#### SUPPLIED DATA ####

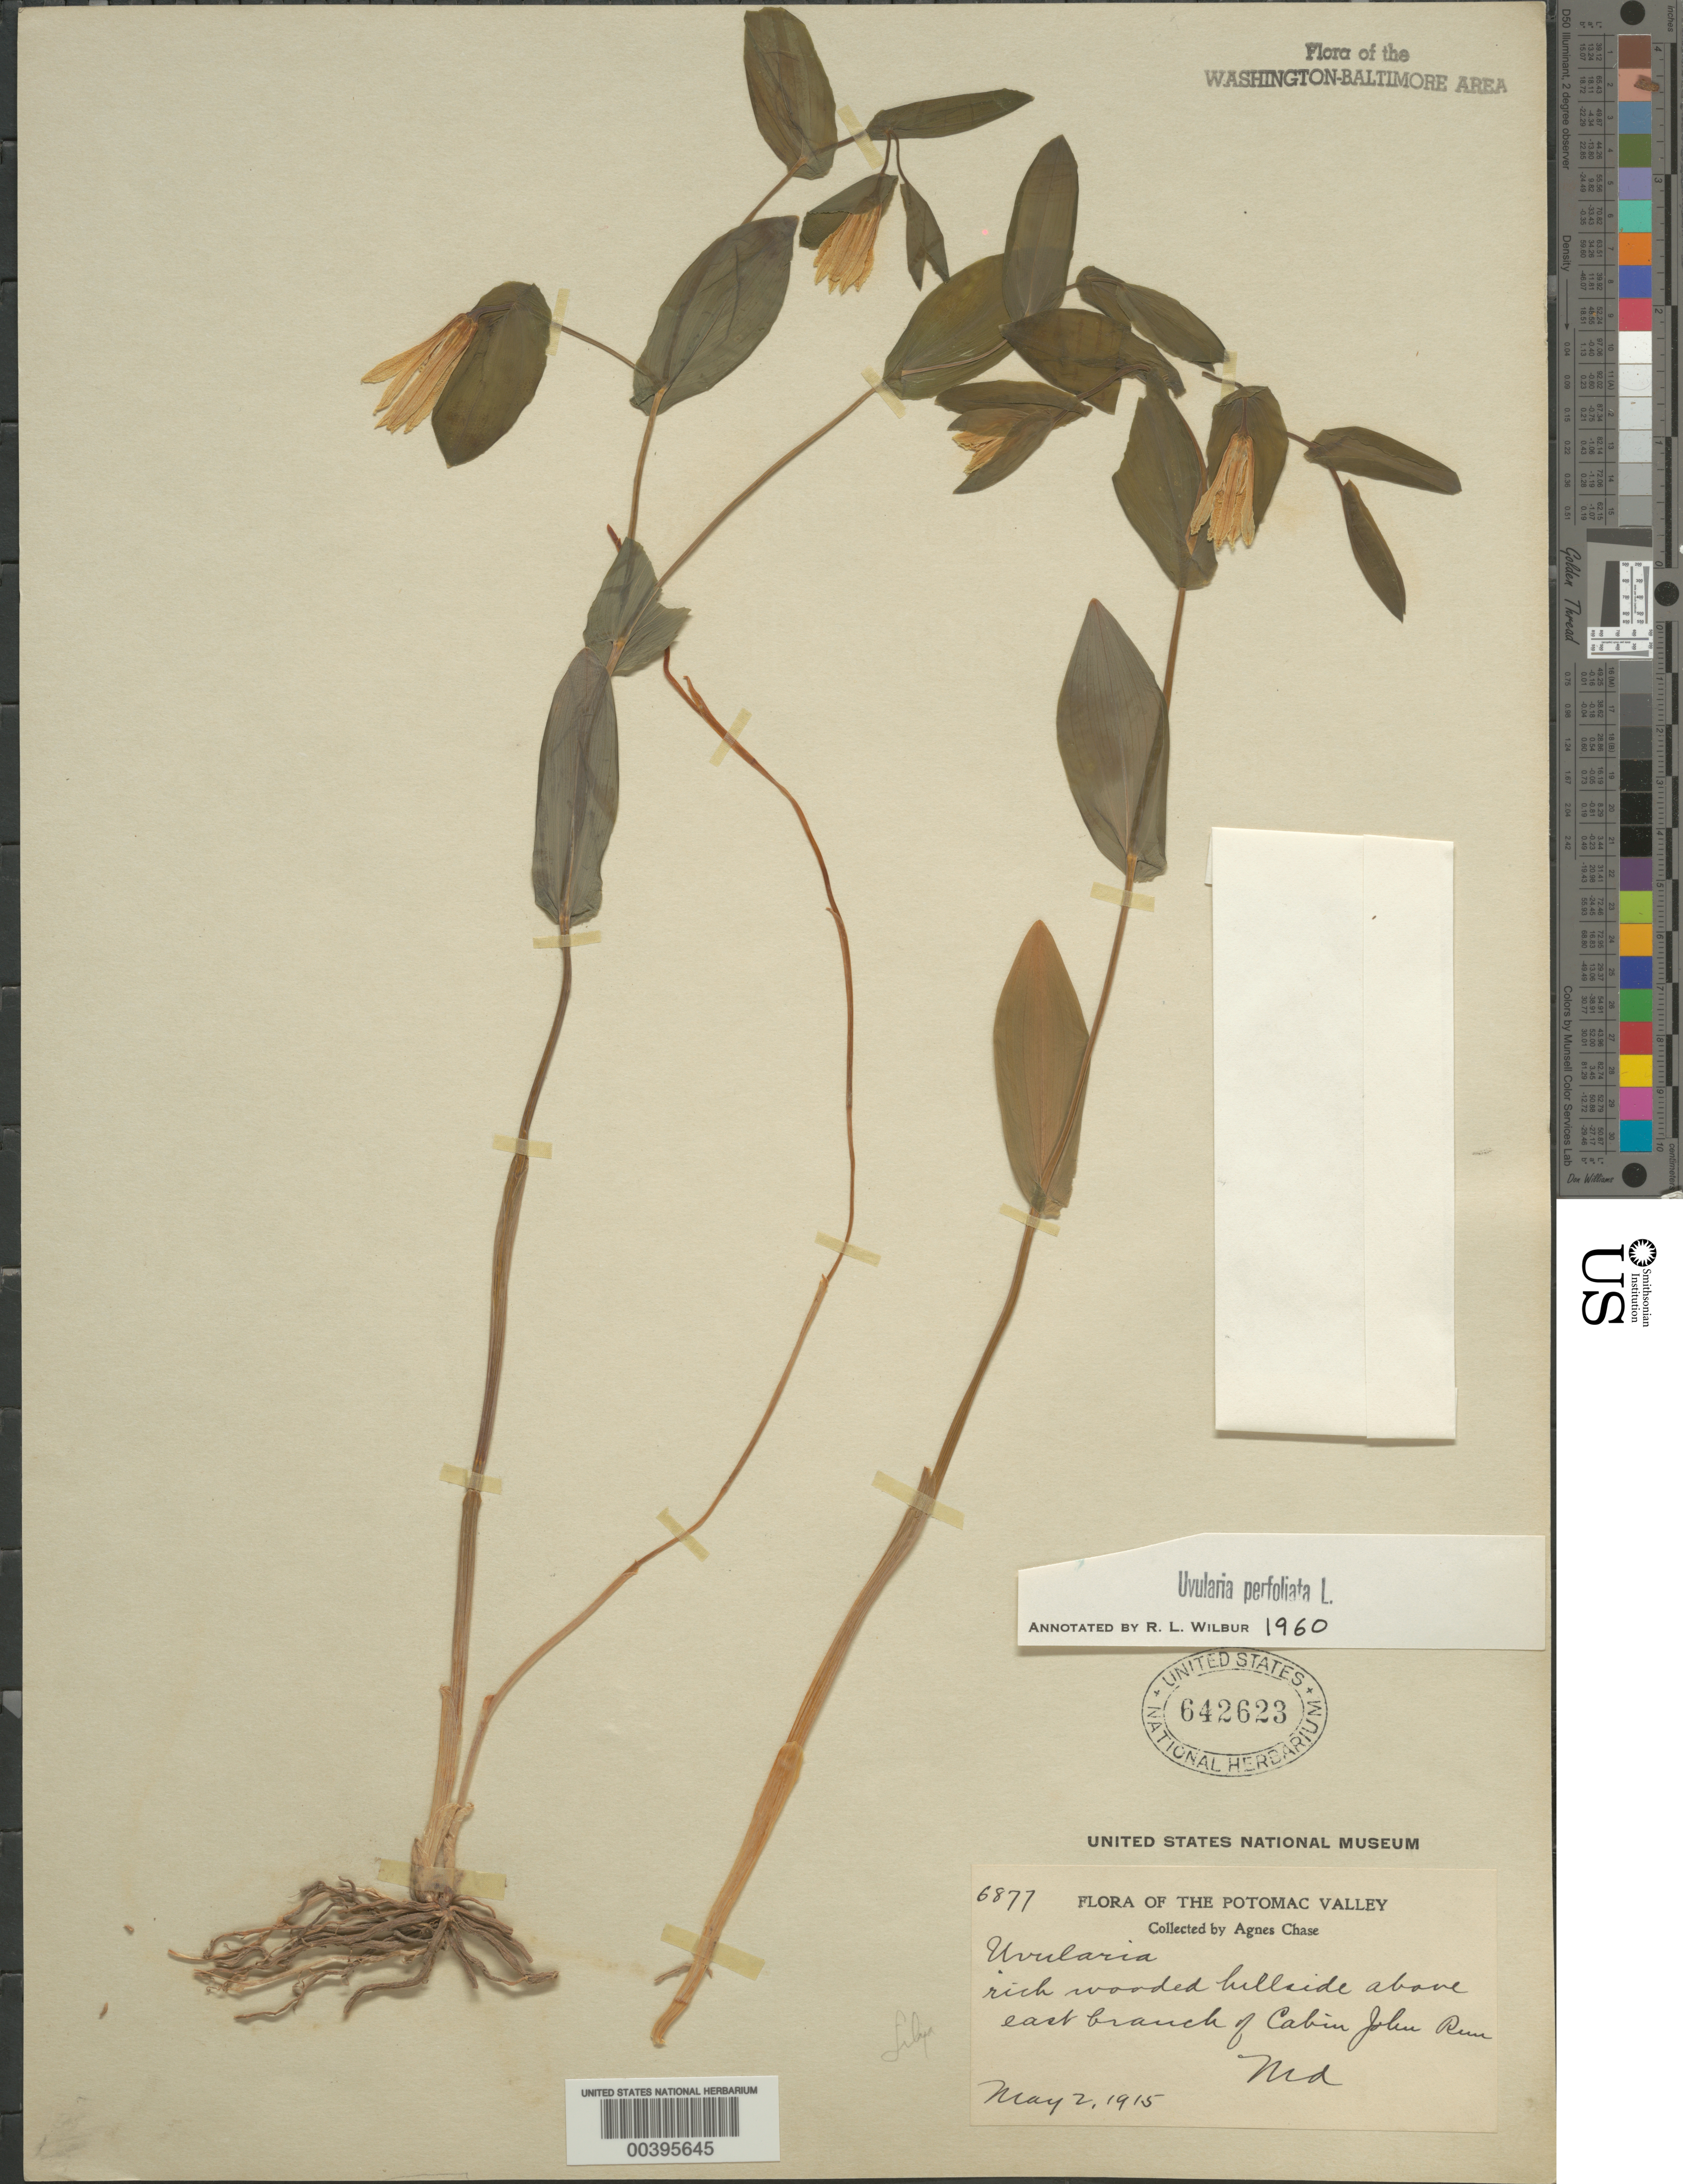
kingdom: Plantae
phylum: Tracheophyta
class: Liliopsida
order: Liliales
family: Colchicaceae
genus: Uvularia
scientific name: Uvularia perfoliata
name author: L.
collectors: A. Chase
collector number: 6877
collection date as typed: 02 May 1915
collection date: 1915-05-02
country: United States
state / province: Maryland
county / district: Montgomery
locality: Near east branch of Cabin John Run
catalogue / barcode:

####

*SHORT EXERCISE*: Output every line of the material verbatim, omitting the picture.

*EXERCISE SOLUTION*:
kingdom: Plantae
phylum: Tracheophyta
class: Liliopsida
order: Liliales
family: Colchicaceae
genus: Uvularia
scientific name: Uvularia perfoliata
name author: L.
collectors: A. Chase
collector number: 6877
collection date as typed: 02 May 1915
collection date: 1915-05-02
country: United States
state / province: Maryland
county / district: Montgomery
locality: Near east branch of Cabin John Run
catalogue / barcode:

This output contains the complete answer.